Кроме того, Спенсер разделял мир на познаваемый и недоступный познанию[8]. Эти ограничения касались возможностей человеческого познания вообще. Поэтому–то и эволюционная позиция Спенсера отражала представления об однонаправленном, “линейном” процессе развертывания познания, задача которого ограничивалась бесконечным описанием наблюдаемых фактов, без объяснения механизмов развития. Все это явилось следствием убежденности Спенсера в их принципиальной непознаваемости.

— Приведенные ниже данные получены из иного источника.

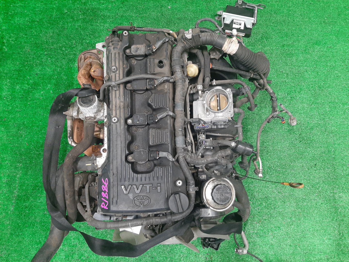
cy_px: 131
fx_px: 262
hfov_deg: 67.3
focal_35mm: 26
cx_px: 174
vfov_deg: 53.1
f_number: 1.7
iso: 176
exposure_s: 1/50
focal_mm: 3.93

Натурализм в истолковании процесса познания, а также редукционизм, сводящий общественные закономерности к биологическим, делали открытыми для критики, уязвимыми эволюционные концепции подобного толка. Между тем признание эволюции как факта, выработало внутри философской и научно–теоретической мысли определенный эволюционный стиль мышления, ставший впоследствии весьма успешно действующим не только в такого рода проблемах, как обоснование роста, развития и сохранения знания, но также и в более широком контексте “биологического смысла”, который распространился на такие глобально–эволюционные проблемы, как проблема обоснования и объяснения условий перехода от неживого к живому; как проблема описания возникновения порядка из хаоса; как проблема коэволюции (т.е. согласованного совместного протекания развития природного и социального) и познание условий их соразвития. Наконец, благодаря эволюционному подходу стало возможным построение современной концепции глобального эволюционизма, где эволюция предстает как единый, необратимый глобально–эволюционный процесс, описываемый в микро– и макроветвях эволюции, гипотетически приложимый к процессам, происходящим во Вселенной.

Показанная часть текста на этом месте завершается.